Une vision allemande de la réforme des traités de l’Union européenne jugée pas assez concrète par une majorité de l’hémicycle
Le discours de Olaf Scholz a suscité de fortes allégations de la part d’une majorité du spectre politique. Tenant du vote à l’unanimité, Ryszard Legutko, eurodéputé polonais et coprésident du groupe des Conservateurs et réformistes européens (CRE) a fait part de son inquiétude quant à la « tyrannie de la majorité » et a appelé à un retrait de l’Allemagne de la politique européenne.
De son côté, le chef du Parti populaire européen (PPE) Manfred Weber a fait part de sa reconnaissance envers l’engagement de l’Allemagne au niveau européen mais a appelé à davantage de mesures concrètes afin de rendre l’Europe apte à agir face aux prochains défis. « Nous n’avons plus besoin de discours mais de courage » a-t-il déclaré en réclamant une convention constitutionnelle pour rendre possible la réforme. Nous devons « Oser la démocratie » a-t-il ajouté.

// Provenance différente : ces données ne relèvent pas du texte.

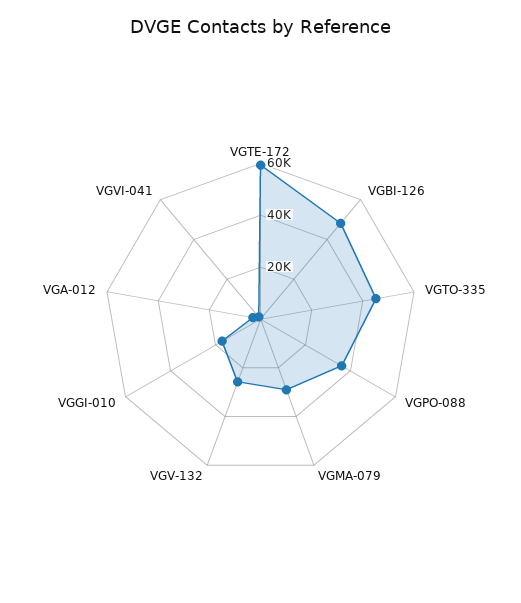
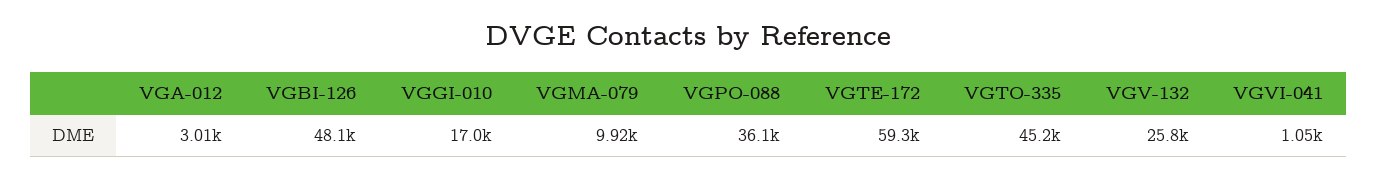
VGMA-079: 30000 -> 9920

L’eurodéputée allemande et présidente du groupe les Verts a montré un manque d’ambition du gouvernement allemand. Elle a également fait appel à la mise en place d’une convention qui permettrait au parlement européen de renforcer son pouvoir en obtenant le droit d’initiative législative.
Tout en étant conscient des obstacles restants, le Chancelier allemand Olaf Scholz a tout de même réaffirmé son ambition de continuer à « persuader » les opposants à la réforme.
Quelles seraient les conséquences de cette réforme ?
S’il est effectué et adopté, ce changement entrainera un élargissement des compétences des institutions européennes, venant ainsi renforcer leur pouvoir et leur poid, notamment vis-à-vis des États membres. Ce type de changement est lourd de conséquences. Les compétences données à l’Union européenne sont mentionnées à l’article 2 du Traité sur le fonctionnement de l’Union européenne. Les traités européens sont régis par une procédure de révision mentionnée à l’article 48 du traité sur l’Union européenne. Il concerne les modifications les plus importantes apportées aux traités, telle que l’accroissement ou la réduction des compétences de l’UE. La procédure permet à tout gouvernement d’un État membre de l’Union européenne, au Parlement Européen ou à la Commission de soumettre au Conseil des propositions afin de réviser les traités. Le Conseil doit ensuite soumettre ces projets au Conseil européen qui décidera de l’examiner ou non. Le Conseil européen décide à la majorité simple, après approbation du Parlement européen et de la Commission. Une décision positive du Conseil européen aurait pour conséquence la mise en place d’une convention composée des représentants des parlements nationaux, des chefs d’États ou des gouvernements nationaux des pays de l’UE, du Parlement européen et de la Commission. Une conférence des représentants des gouvernements des pays de l’UE est ensuite convoquée par le président du Conseil afin que les modifications apportées aux traités soient examinées. Pour valider les modifications apportées aux traités, il faut qu’elles soient ratifiées par l’ensemble des Etats membres.
Une telle procédure est certes lourde, mais elle est jugée nécessaire par Olaf Scholz au regard des défis auxquels fait face l’Union. Cette journée de l’Europe est encore une fois une piqûre de rappel sur les doléances faites par les citoyens, ainsi que par certains chefs d’État et députés européens, d’affirmer la puissance de l’Union européenne par un élargissement de ses compétences qui passerait par une laborieuse réforme des traités. Toutefois, dans les faits, il semblerait que le discours de Olaf Scholz n’ait pas suscité les réactions escomptées concernant la réforme de l’UE et ait seulement contribué à confirmer des positions déjà connues.